The Honest Ed’s and Mirvish Village project has undergone extensive revisions in response to community consultation, heritage evaluation and municipal feedback. Now in its third iteration, the plans are starting to resemble what we might see in the next few years.

Some of the highlights from the most recent renderings of the project include a sprawling public park that stretches out from Markham Street, a slick new market building that’ll span 20,000-plus square feet, and a micro retail corridor roughly where Honest Ed’s Alley once was.

Written by Randy McDonald

March 4, 2017 at 4:30 pm

[URBAN NOTE] “Koreatown unsure of what comes next after Mirvish Village”

blogTO’s Amy Grief looks at the speculation in Koreatown as to what will happen to this Bloor West neighbourhood after Honest Ed’s and Mirvish Village are gone.

Mirvish Village is vacant and Honest Ed’s had its big goodbye party this past weekend. The end is nigh for the southwest corner of Bloor and Bathurst as the wrecking ball slowly swoops in.

While the intersection was lively this weekend, it’s going to be pretty quiet for the next little while. That’s why I spoke to some of those nearby to see what they think about living and working near a ghost town.

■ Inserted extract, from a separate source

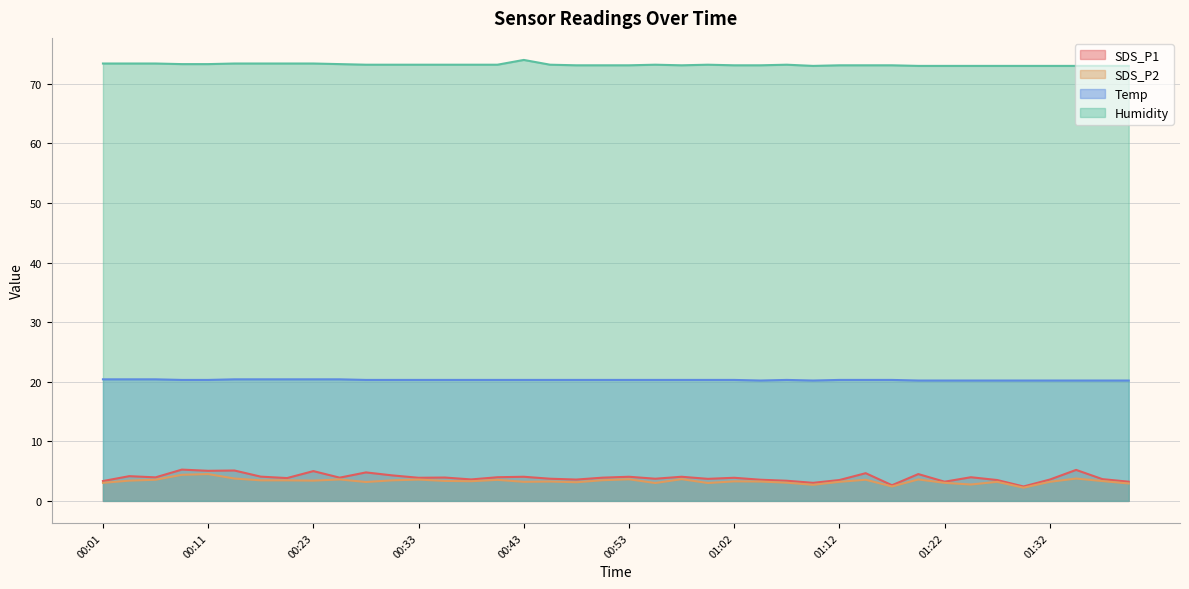

At which category does the chart reach its minimum across all series?

01:29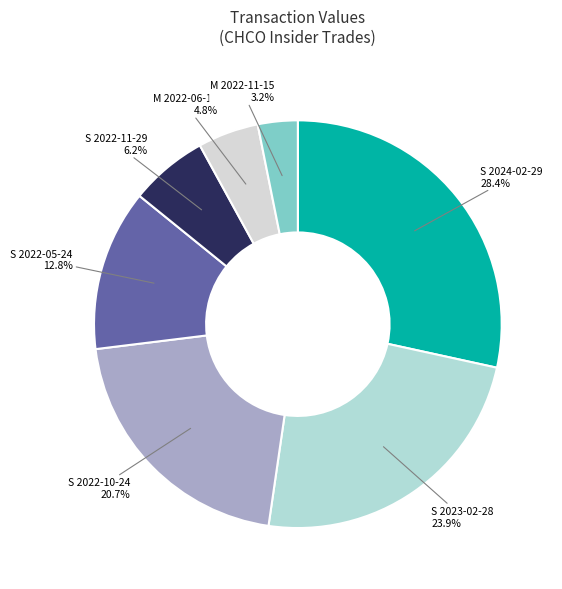

Is there a majority slice in this chart?

No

“I think it does feel a bit empty in this moment, but I don’t think it’s really hit a lot of us until we start to see the kind of demolition of buildings,” says Adil Dhalla, one of the organizers behind last weekend’s festivities. We spoke as he was setting up the space.

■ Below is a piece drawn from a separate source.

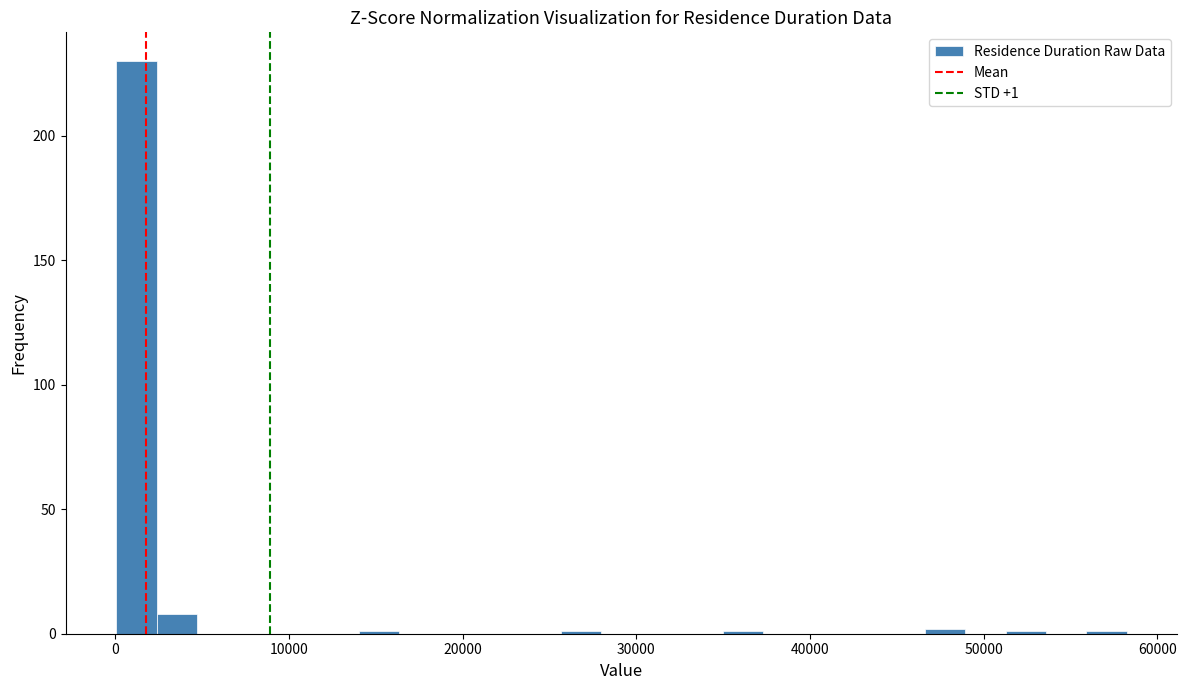

Read against the x-axis, roughly where is the centre of the tallest bar?

1000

Dhalla is also the executive direct of the Centre for Social Innovation, which is headquartered just south of Honest Ed’s.

The CSI also has a location in Regent Park, so Dhalla knows it can be complicated to watch as a neighbourhood changes.

Written by Randy McDonald

March 2, 2017 at 9:30 pm

[URBAN NOTE] “Honest Ed’s redevelopment shows what it takes to make a Village”

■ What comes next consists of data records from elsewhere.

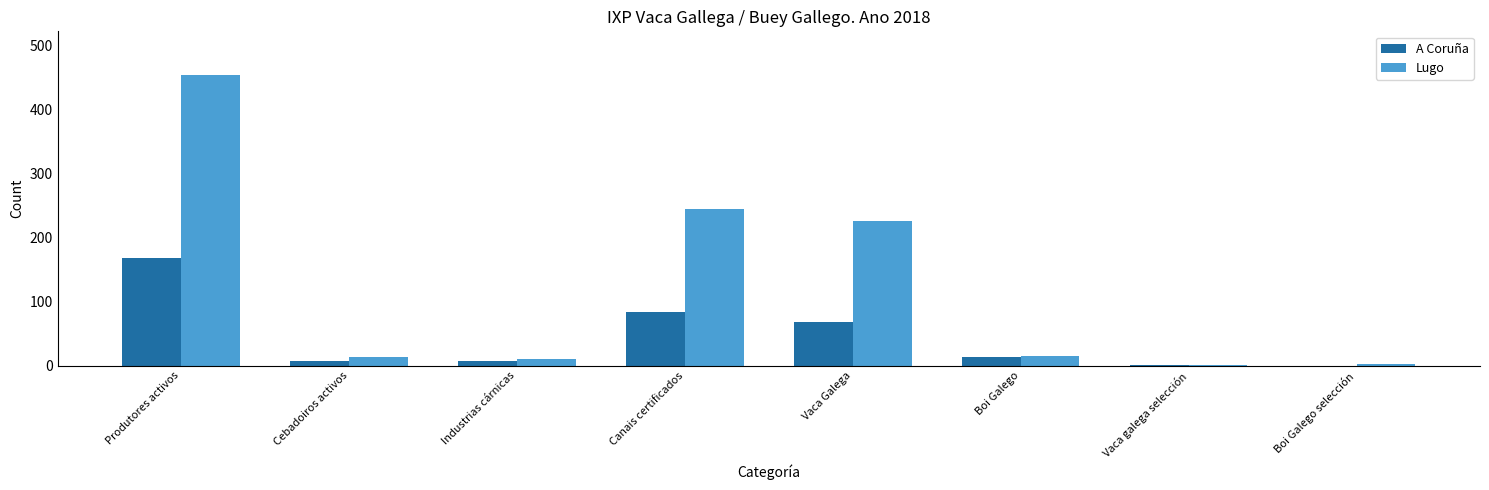

The Lugo series shows 15 at Boi Galego. True or false?

True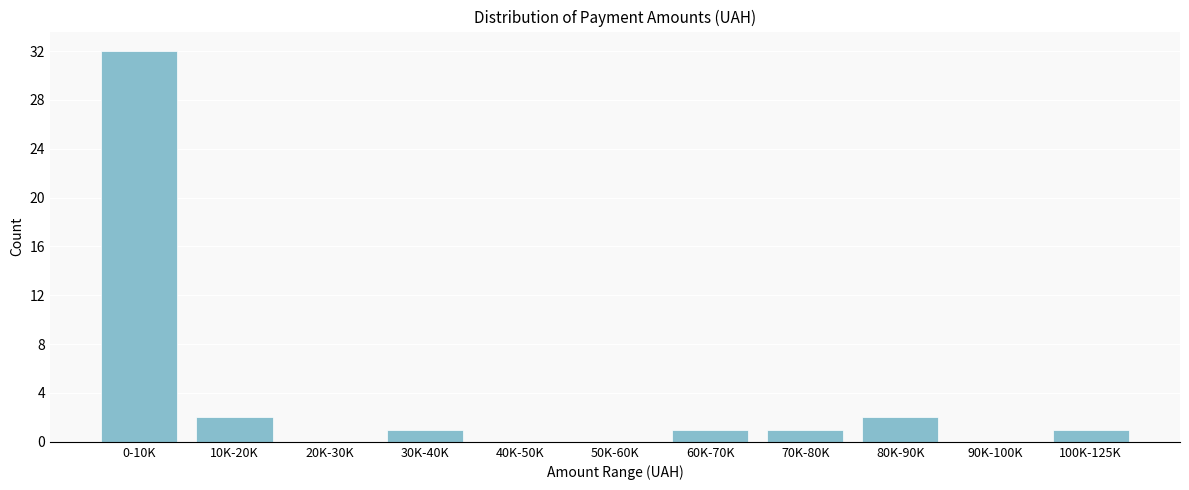

Reading left to right, extract all data points from this chart.

0-10K=32	10K-20K=2	20K-30K=0	30K-40K=1	40K-50K=0	50K-60K=0	60K-70K=1	70K-80K=1	80K-90K=2	90K-100K=0	100K-125K=1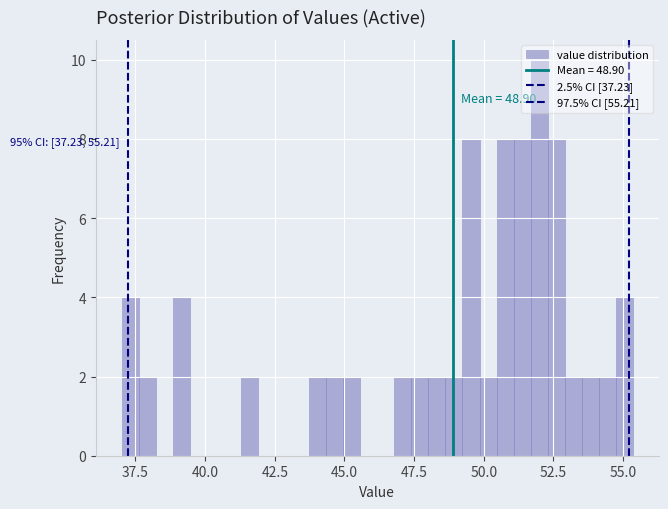

Read against the x-axis, roughly where is the centre of the tallest bar?

52.0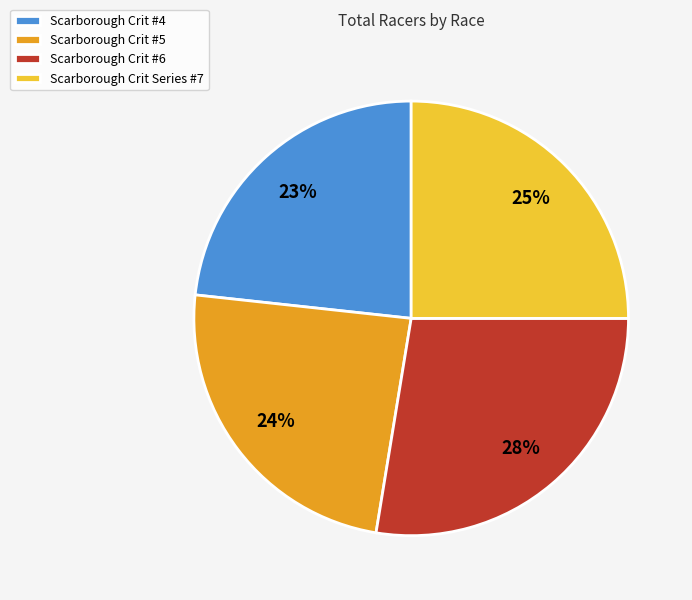

What percentage is the Scarborough Crit #4 slice, to the nearest percent?

23%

The Globe and Mail‘s Alex Bozikovic really quite likes the proposed redevelopment of the area of Honest Ed’s and Mirvish Village.

Mirvish Village is dead. Long live Mirvish Village. In the area near Honest Ed’s this week, workers had put up fences around a string of Victorian houses on Markham Street, preparing to gut them, while creatives assembled an “Art Maze” inside the old Honest Ed’s store for a festival and sendoff, An Honest Farewell, this weekend.

It’s the end of an age at Bloor and Bathurst Streets: the loveable shambles of Honest Ed’s is gone forever. But as this weekend’s events suggest, the past will continue to have a presence on the site.

The new development at Mirvish Village, after two years of conversation between developers Westbank, locals and the city, is inching closer to approval, with a new proposal submitted in January to the city. Westbank paid $72-million for the site, a big number, and yet the result is as good as private development gets in Toronto. It features meaningful preservation of heritage buildings, a serious sustainability agenda, and affordable housing – not to mention an architectural and leasing strategy geared at making the place as lively as possible, even a bit weird.

That’s all because the developers have been ready to engage in meaningful discussion: The city and the community have made this proposal better through talking and listening.

When the first Westbank proposal emerged in early 2015, “I think [the City of Toronto] were surprised by how much we were offering,” the main architect, Vancouver’s Gregory Henriquez, told me last week. “That’s how we deal in Vancouver: We come with our best offer.”